Leibniz Institute for Science and Mathematics Education.
Psychol Methods. 2018 Sep;23(3):570-593. doi: 10.1037/met0000155. Epub 2017 Nov 27.
The STARTS (Stable Trait, AutoRegressive Trait, and State) model decomposes individual differences in psychological measurement across time into 3 sources of variation: a time-invariant stable component, a time-varying autoregressive component, and an occasion-specific state component. Previous simulation research and applications of the STARTS model have shown that serious estimation problems such as nonconvergence or inadmissible estimates (e.g., negative variances) frequently occur for STARTS model parameters. This article introduces a general approach to estimating the parameters of the STARTS model by employing Bayesian methods that use Markov Chain Monte Carlo (MCMC) techniques. With the specification of appropriate prior distributions, the Bayesian approach offers the advantage that the model estimates will be within the admissible range, and it should be possible to avoid estimation problems. Furthermore, we show how Bayesian methods can be used to stabilize STARTS model estimates by specifying weakly informative prior distributions for the model parameters. In a simulation study, the statistical properties (bias, root mean square error, coverage rate) of the parameter estimates obtained from the Bayesian approach are compared with those of the maximum-likelihood approach. A data example is presented to illustrate how the Bayesian approach can be used to estimate the STARTS model.
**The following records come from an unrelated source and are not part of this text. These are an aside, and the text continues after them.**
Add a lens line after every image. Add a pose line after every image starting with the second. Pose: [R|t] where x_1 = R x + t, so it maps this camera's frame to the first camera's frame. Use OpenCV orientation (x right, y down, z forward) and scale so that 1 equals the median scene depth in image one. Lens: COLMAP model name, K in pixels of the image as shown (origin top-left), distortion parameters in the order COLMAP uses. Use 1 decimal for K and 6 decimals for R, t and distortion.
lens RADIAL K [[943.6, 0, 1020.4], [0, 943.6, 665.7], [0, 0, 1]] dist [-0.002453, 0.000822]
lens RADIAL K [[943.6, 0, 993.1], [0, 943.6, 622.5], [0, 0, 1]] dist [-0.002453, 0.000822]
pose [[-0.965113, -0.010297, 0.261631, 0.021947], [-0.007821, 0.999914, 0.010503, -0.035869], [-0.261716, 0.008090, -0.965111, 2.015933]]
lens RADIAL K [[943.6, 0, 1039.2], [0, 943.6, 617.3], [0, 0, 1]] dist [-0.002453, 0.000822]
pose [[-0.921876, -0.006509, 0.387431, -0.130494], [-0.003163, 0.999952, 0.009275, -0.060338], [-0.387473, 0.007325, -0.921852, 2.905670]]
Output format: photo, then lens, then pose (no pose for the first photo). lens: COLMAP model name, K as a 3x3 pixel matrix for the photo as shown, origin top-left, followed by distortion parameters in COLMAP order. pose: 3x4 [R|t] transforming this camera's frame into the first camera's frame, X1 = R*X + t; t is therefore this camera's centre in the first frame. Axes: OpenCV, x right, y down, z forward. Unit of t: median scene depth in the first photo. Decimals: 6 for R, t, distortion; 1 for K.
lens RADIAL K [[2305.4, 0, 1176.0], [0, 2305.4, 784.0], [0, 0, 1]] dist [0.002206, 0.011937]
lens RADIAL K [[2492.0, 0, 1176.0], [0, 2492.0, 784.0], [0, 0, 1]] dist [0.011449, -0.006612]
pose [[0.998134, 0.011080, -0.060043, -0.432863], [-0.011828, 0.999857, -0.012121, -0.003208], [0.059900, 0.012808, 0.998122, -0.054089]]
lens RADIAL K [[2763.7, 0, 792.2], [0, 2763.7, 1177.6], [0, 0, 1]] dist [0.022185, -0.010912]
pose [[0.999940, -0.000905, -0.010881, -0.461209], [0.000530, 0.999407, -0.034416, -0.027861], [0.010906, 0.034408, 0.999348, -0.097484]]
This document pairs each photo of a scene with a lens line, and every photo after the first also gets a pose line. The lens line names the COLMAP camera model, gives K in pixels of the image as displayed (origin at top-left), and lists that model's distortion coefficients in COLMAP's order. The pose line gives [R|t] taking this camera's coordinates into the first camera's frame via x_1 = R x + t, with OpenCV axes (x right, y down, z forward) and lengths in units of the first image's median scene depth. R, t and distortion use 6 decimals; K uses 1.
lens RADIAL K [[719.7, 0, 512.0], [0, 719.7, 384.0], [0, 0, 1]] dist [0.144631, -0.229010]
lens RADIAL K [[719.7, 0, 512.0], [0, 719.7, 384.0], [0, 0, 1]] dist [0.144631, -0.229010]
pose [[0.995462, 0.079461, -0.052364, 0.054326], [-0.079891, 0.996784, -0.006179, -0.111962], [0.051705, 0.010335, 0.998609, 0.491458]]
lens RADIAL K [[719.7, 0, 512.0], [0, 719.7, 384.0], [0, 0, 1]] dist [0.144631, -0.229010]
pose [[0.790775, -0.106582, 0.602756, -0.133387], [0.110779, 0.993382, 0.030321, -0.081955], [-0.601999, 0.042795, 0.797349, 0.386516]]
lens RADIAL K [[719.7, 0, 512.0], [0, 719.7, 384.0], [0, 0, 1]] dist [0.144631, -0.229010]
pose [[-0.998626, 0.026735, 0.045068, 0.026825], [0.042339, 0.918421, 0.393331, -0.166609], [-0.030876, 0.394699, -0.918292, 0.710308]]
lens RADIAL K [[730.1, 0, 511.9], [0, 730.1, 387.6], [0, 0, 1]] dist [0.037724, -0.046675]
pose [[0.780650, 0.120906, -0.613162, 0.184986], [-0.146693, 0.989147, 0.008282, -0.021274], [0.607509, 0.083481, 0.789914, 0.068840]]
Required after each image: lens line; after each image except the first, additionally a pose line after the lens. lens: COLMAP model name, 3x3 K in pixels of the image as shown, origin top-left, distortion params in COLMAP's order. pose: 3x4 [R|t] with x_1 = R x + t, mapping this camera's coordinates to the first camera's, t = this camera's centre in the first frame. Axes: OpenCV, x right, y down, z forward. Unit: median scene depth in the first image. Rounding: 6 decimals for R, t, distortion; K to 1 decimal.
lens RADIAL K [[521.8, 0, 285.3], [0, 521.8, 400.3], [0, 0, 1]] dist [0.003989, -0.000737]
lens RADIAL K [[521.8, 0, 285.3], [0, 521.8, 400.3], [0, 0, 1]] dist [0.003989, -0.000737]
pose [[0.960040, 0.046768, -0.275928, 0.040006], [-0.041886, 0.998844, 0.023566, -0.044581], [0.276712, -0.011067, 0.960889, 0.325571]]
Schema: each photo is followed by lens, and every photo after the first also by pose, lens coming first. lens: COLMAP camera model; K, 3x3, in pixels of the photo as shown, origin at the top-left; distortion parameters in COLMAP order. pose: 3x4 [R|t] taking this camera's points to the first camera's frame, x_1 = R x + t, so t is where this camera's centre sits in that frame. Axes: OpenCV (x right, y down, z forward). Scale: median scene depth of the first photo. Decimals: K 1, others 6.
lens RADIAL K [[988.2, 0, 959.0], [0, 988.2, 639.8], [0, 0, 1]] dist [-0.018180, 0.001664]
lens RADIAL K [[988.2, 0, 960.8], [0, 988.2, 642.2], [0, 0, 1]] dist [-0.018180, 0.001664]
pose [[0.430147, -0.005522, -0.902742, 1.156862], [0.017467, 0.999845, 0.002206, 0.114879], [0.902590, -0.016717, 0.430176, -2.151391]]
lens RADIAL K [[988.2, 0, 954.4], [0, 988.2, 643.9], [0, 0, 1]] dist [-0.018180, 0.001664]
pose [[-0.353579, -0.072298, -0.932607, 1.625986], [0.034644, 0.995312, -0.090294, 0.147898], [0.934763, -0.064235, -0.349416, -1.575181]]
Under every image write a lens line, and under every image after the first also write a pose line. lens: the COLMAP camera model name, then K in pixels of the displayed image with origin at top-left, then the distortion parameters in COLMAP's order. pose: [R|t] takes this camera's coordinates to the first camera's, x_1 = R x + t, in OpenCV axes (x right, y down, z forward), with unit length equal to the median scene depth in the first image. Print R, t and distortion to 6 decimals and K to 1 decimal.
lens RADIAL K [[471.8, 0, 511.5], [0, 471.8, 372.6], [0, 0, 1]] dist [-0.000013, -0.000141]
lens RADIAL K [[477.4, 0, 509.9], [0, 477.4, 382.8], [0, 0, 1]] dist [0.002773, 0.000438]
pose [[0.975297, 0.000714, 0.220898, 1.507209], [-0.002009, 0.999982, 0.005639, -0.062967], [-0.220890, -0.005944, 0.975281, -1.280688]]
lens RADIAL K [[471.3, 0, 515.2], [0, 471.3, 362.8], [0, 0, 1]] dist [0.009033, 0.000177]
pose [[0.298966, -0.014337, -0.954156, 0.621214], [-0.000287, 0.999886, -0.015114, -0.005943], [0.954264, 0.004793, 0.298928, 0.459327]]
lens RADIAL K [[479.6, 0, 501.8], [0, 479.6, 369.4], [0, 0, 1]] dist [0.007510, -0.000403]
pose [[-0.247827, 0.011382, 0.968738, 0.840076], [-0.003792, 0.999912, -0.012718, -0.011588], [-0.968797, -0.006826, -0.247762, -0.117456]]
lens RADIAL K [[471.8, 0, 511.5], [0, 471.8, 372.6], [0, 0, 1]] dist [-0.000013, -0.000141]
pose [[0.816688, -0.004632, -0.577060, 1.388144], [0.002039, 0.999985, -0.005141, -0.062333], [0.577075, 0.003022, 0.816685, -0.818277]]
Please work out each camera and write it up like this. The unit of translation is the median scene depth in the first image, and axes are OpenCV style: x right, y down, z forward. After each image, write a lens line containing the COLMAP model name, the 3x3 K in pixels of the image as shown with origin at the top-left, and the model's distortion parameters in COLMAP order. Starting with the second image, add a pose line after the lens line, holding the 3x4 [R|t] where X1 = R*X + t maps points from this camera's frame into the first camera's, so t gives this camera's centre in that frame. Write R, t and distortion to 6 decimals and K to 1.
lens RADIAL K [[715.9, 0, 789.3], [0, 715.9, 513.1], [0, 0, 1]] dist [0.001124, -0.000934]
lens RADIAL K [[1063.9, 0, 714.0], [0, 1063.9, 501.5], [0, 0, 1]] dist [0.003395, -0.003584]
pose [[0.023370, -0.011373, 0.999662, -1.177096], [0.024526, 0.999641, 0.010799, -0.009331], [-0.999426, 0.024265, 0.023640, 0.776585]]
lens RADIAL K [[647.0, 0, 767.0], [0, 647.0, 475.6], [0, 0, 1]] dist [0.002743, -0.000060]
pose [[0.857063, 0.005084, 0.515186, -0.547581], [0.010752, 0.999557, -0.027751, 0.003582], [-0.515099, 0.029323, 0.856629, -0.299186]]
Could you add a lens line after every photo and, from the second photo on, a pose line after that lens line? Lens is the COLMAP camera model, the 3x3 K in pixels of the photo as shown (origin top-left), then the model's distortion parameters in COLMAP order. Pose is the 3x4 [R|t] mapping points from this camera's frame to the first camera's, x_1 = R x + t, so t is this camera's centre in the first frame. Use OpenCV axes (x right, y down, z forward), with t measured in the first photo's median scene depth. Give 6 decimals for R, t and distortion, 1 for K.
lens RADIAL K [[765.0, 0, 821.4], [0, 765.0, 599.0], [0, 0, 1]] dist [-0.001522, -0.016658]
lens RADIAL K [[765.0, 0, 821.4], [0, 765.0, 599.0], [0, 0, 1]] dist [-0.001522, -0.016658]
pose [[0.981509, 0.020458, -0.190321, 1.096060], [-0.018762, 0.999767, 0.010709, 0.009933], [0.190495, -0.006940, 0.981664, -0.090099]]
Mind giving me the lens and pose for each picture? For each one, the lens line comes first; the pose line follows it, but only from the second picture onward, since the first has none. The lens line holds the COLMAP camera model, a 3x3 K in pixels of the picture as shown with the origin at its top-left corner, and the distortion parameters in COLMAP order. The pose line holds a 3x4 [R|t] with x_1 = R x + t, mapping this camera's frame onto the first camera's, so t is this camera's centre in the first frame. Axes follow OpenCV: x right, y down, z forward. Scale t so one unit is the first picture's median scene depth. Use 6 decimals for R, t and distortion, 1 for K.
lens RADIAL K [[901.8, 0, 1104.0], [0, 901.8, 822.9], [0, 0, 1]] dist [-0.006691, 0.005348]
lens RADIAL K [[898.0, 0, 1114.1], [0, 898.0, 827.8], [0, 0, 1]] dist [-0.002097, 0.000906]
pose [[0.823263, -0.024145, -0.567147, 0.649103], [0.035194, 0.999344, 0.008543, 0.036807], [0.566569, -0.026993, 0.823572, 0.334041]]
Finally, further extensions of the STARTS model are discussed, and suggestions for applied research are made. (PsycINFO Database Record
STARTS(稳定特质、自回归特质和状态)模型将个体在心理测量上随时间的差异分解为 3 个变异来源:一个时间不变的稳定成分、一个随时间变化的自回归成分和一个特定场合的状态成分。STARTS 模型的先前模拟研究和应用表明,严重的估计问题,如不收敛或不可接受的估计(例如,负方差),经常发生在 STARTS 模型参数上。本文介绍了一种通过使用马尔可夫链蒙特卡罗(MCMC)技术的贝叶斯方法来估计 STARTS 模型参数的一般方法。通过指定适当的先验分布,贝叶斯方法的优势在于模型估计将在可接受的范围内,并且应该有可能避免估计问题。此外,我们展示了如何通过为模型参数指定弱信息先验分布来使用贝叶斯方法来稳定 STARTS 模型估计。在一项模拟研究中,比较了贝叶斯方法和最大似然方法得到的参数估计的统计性质(偏差、均方根误差、覆盖率)。提供了一个数据示例来说明如何使用贝叶斯方法来估计 STARTS 模型。最后,讨论了 STARTS 模型的进一步扩展,并为应用研究提出了建议。